• What you need to do: Rewrite all the rows below with "top-left" swapped for "upper-left" everywhere it occurs and everything else left unchanged. Omit the pictures.

• Dataset excerpts:
──────────────────────────────

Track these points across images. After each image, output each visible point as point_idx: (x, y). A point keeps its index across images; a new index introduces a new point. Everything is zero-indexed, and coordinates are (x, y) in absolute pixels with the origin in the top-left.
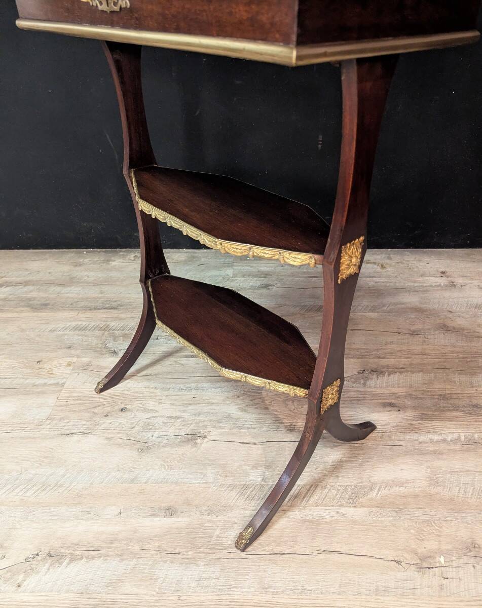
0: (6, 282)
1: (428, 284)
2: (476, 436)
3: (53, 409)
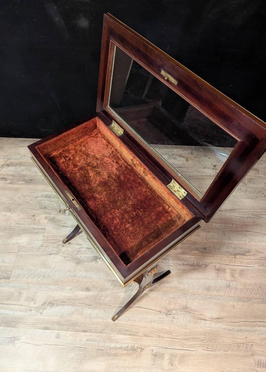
1: (205, 174)
2: (200, 263)
3: (43, 241)
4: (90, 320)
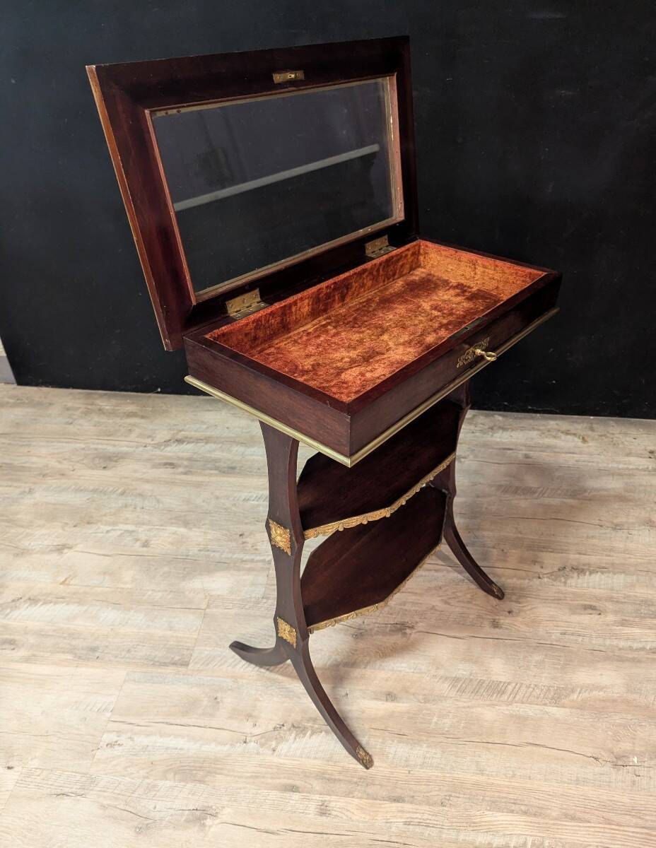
0: (186, 438)
1: (634, 467)
4: (407, 772)
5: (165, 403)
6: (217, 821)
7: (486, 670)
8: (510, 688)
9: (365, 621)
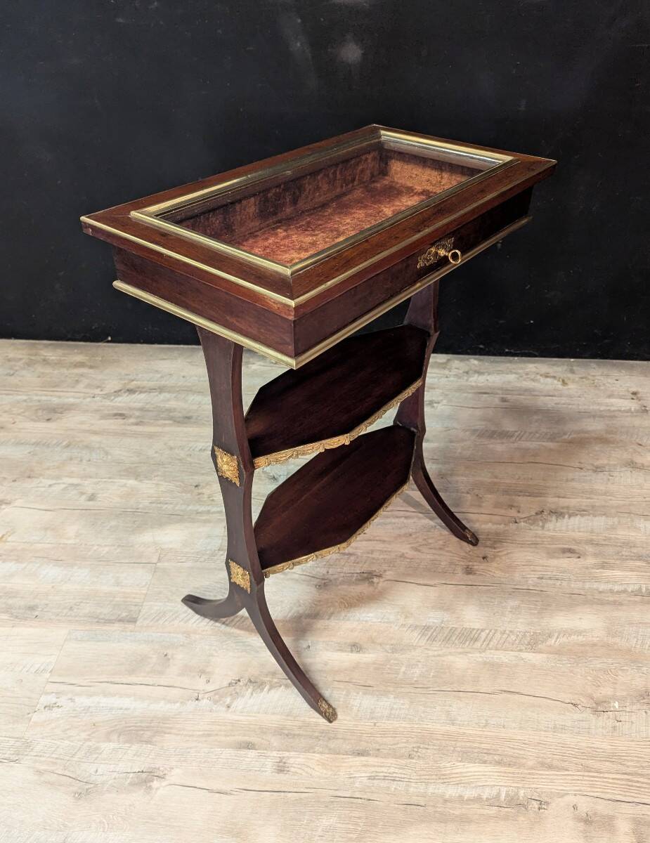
0: (139, 388)
1: (616, 409)
3: (222, 539)
4: (372, 724)
5: (116, 352)
6: (164, 783)
7: (458, 618)
8: (483, 635)
9: (330, 571)
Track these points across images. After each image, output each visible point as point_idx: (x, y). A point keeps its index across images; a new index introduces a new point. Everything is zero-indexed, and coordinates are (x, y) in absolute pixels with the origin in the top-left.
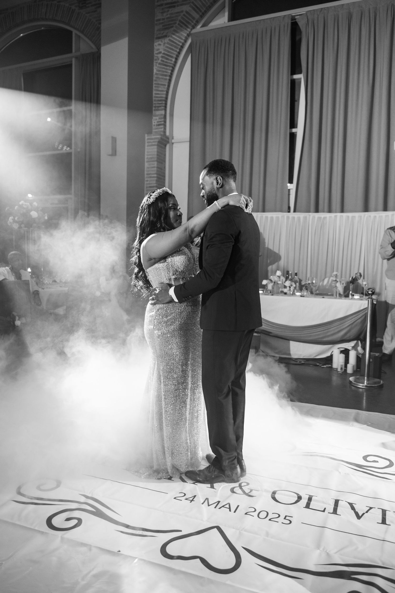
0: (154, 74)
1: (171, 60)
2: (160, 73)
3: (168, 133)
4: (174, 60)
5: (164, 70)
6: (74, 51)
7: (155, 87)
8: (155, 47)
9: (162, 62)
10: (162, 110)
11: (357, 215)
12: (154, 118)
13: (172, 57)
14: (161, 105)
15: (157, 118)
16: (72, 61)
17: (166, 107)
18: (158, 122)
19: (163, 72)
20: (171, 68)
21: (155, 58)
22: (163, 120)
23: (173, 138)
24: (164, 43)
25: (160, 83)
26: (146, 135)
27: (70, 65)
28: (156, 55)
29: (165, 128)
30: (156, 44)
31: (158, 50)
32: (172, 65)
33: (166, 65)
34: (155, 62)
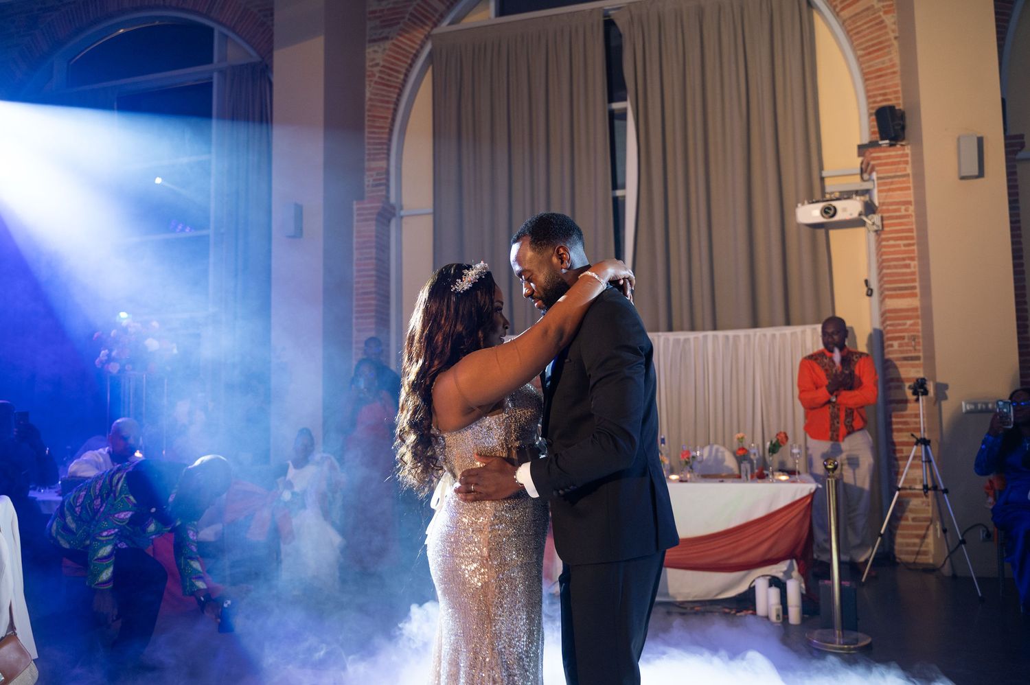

──────────────────────────────

• Exercise response:
Track these points across images. After each image, output each visible point as point_idx: (x, y). A point keeps its index across images; a new index introduces a new point. Everything is zero-indexed, and coordinates are (x, y) in absolute pixels with the origin in the upper-left.
0: (6, 282)
1: (428, 284)
2: (476, 436)
3: (53, 409)
1: (205, 174)
2: (200, 263)
3: (43, 241)
4: (90, 320)
0: (186, 438)
1: (634, 467)
4: (407, 772)
5: (165, 403)
6: (217, 821)
7: (486, 670)
8: (510, 688)
9: (365, 621)
0: (139, 388)
1: (616, 409)
3: (222, 539)
4: (372, 724)
5: (116, 352)
6: (164, 783)
7: (458, 618)
8: (483, 635)
9: (330, 571)
Track these points across images. After each image, output each visible point as point_idx: (x, y). A point keeps its index across images; a new index introduces a new point. Everything is zero-indexed, and coordinates are (x, y) in absolute pixels with the origin in the upper-left.
0: (154, 74)
1: (171, 60)
2: (160, 73)
3: (168, 133)
4: (174, 60)
5: (164, 70)
6: (74, 51)
7: (155, 87)
8: (155, 47)
9: (162, 62)
10: (162, 110)
11: (357, 215)
12: (154, 118)
13: (172, 57)
14: (161, 105)
15: (157, 118)
16: (72, 61)
17: (166, 107)
18: (158, 122)
19: (163, 72)
20: (171, 68)
21: (155, 58)
22: (163, 120)
23: (173, 138)
24: (164, 43)
25: (160, 83)
26: (146, 135)
27: (70, 65)
28: (156, 55)
29: (165, 128)
30: (156, 44)
31: (158, 50)
32: (172, 65)
33: (166, 65)
34: (155, 62)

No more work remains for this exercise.